At least 260 people were killed and 500 injured in a dramatic uptick in the bombardment this week, the Syrian American Medical Society (SAMS) said Wednesday. Other reports put the death toll above 300.
Nearly 400,000 people remain trapped in Eastern Ghouta, many of them in desperate need of humanitarian aid. As bombing has intensified in recent days, families have retreated underground, to makeshift shelters and remaining hospitals.
But without basic medical supplies, limited food and water, they're running out of options.
Born into this: Incubators underground
Mohammad and Ammar were born in besieged Eastern Ghouta -- their first cries drowned out by the roar of planes overhead, and punctuated by ceaseless explosions.
Their father, Nabil Al Ashkar, reads through his sons' medical records. Born premature, the babies were in the last remaining facility with incubators, according to the Ghouta Media Center. The facility has had to go underground because so many hospitals have been targeted.
The boys' growth has slowed since they were removed from the incubators to make way for other babies. "We have only eight incubators and one intensive care room. Sometimes we put children on chairs," said nurse Reem Abu Ahmad.
"There is so much pressure. Every day more kids are arriving... but they are barely surviving," Abu Ahmad said.
Dying wish: A full stomach
Maya is stuck in Eastern Ghouta, watching as her two handicapped children go hungry. The price of staple foods, like bread, means even basic supplies are out of reach.

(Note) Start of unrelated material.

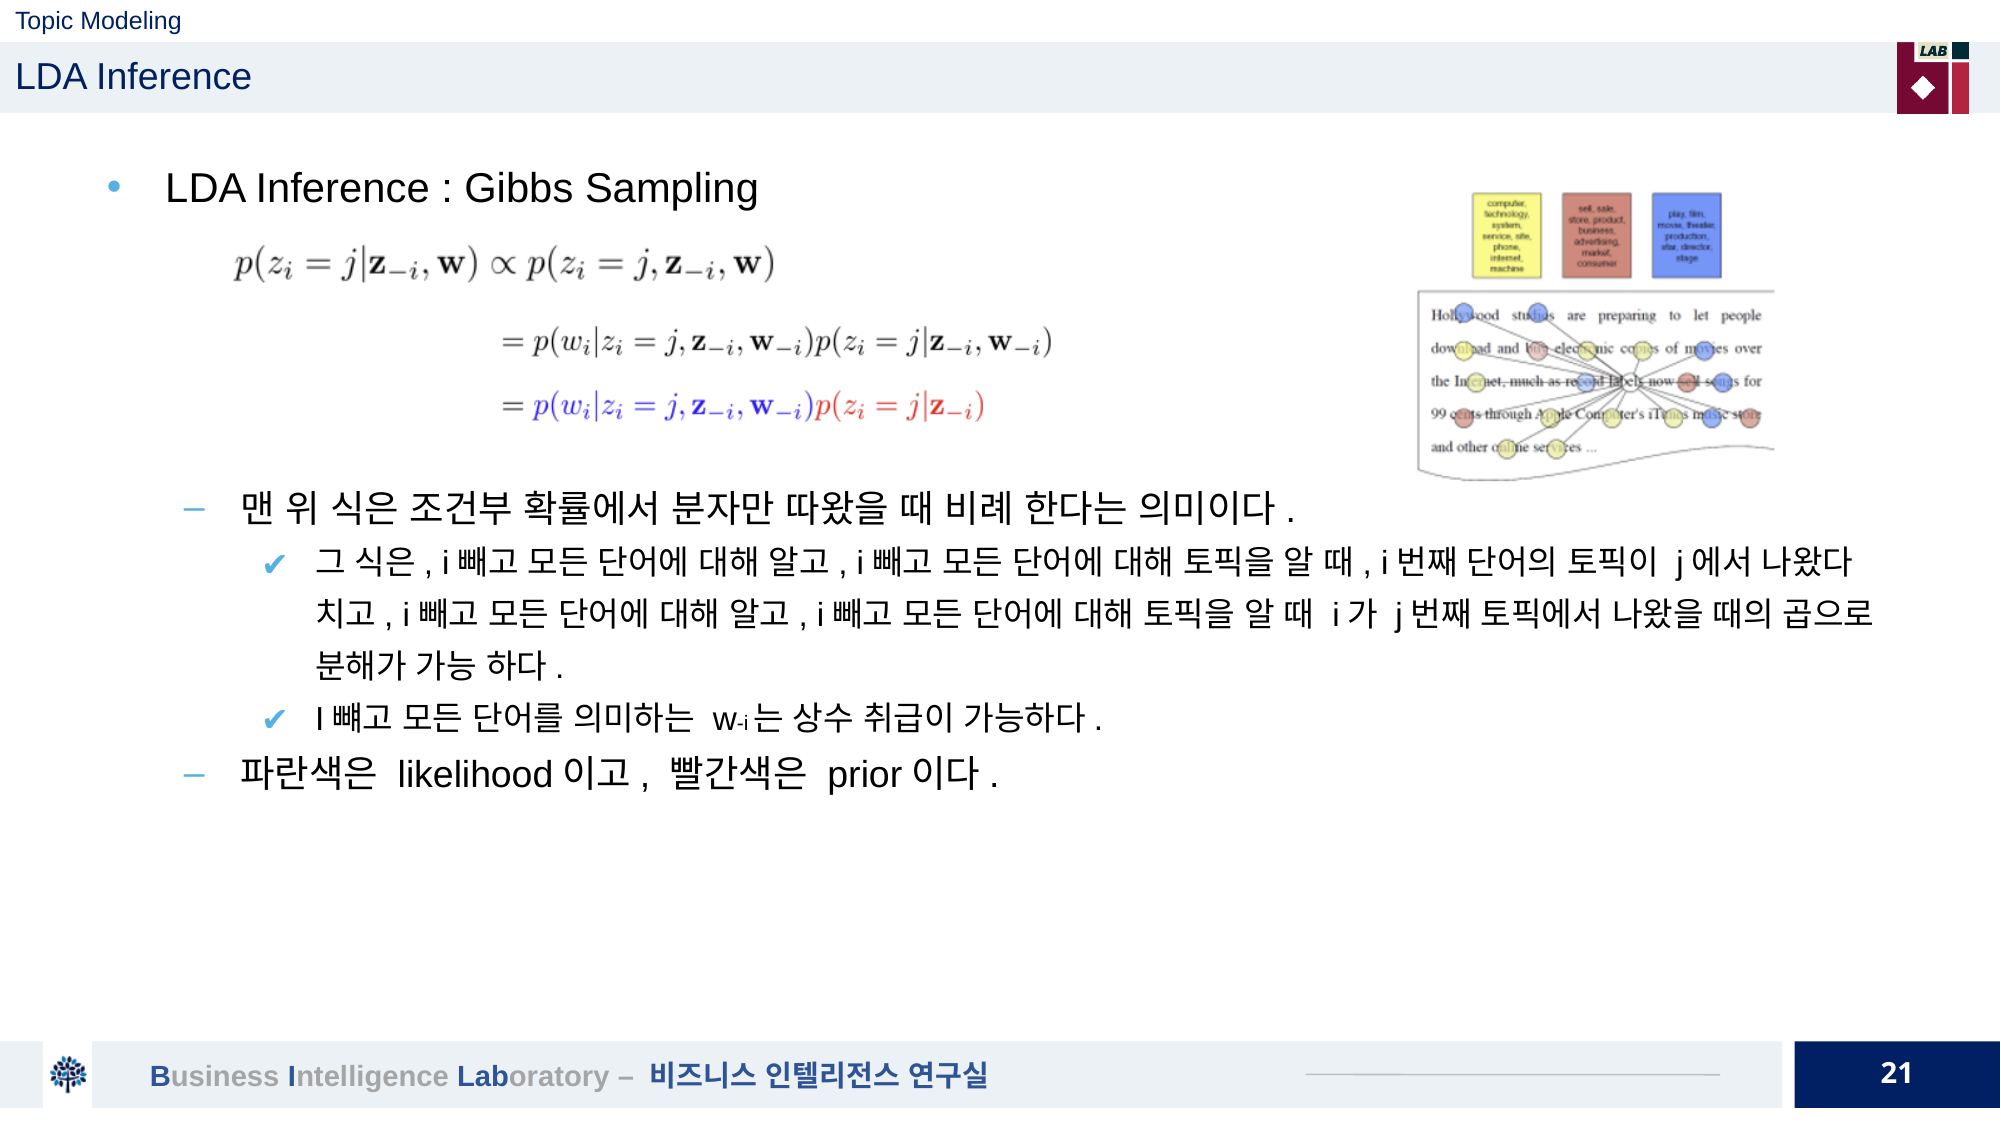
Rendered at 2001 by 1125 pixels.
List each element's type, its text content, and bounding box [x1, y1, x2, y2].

Unable to feed her family, and waiting for an end she says seems inevitable, Maya has one wish: that when death comes for them, they have the comfort of a full stomach.
"I am most afraid of hunger because that is what is making my kids sick right now... the airstrikes are second. God knows what will happen next. I am really afraid for my children. My only wish is for them to have what they need," Maya said.
Her eldest, 11, picks through trash to find plastic to burn for warmth.
"I have nothing to give my children," Sami, their father, said.
Waiting to die: Ghouta's chronically ill
Death has become a routine matter amid endless airstrikes.
But sudden death isn't what is on Dr. Wassem Mohammad's mind. It's the slow wasting away of her patients as supplies have been drained and not replaced.
"I have 1,288 patients, 37 have died due to a lack of medicine already. All of my patients are under danger," said Mohammad, the last remaining oncologist in rebel-held Eastern Ghouta.
When a young boy diagnosed with lymphoma came into the medical facility for treatment, Mohammad had nothing to give him. None of the medicine is left.
"They will all die, one by one, unless the siege ends," she said.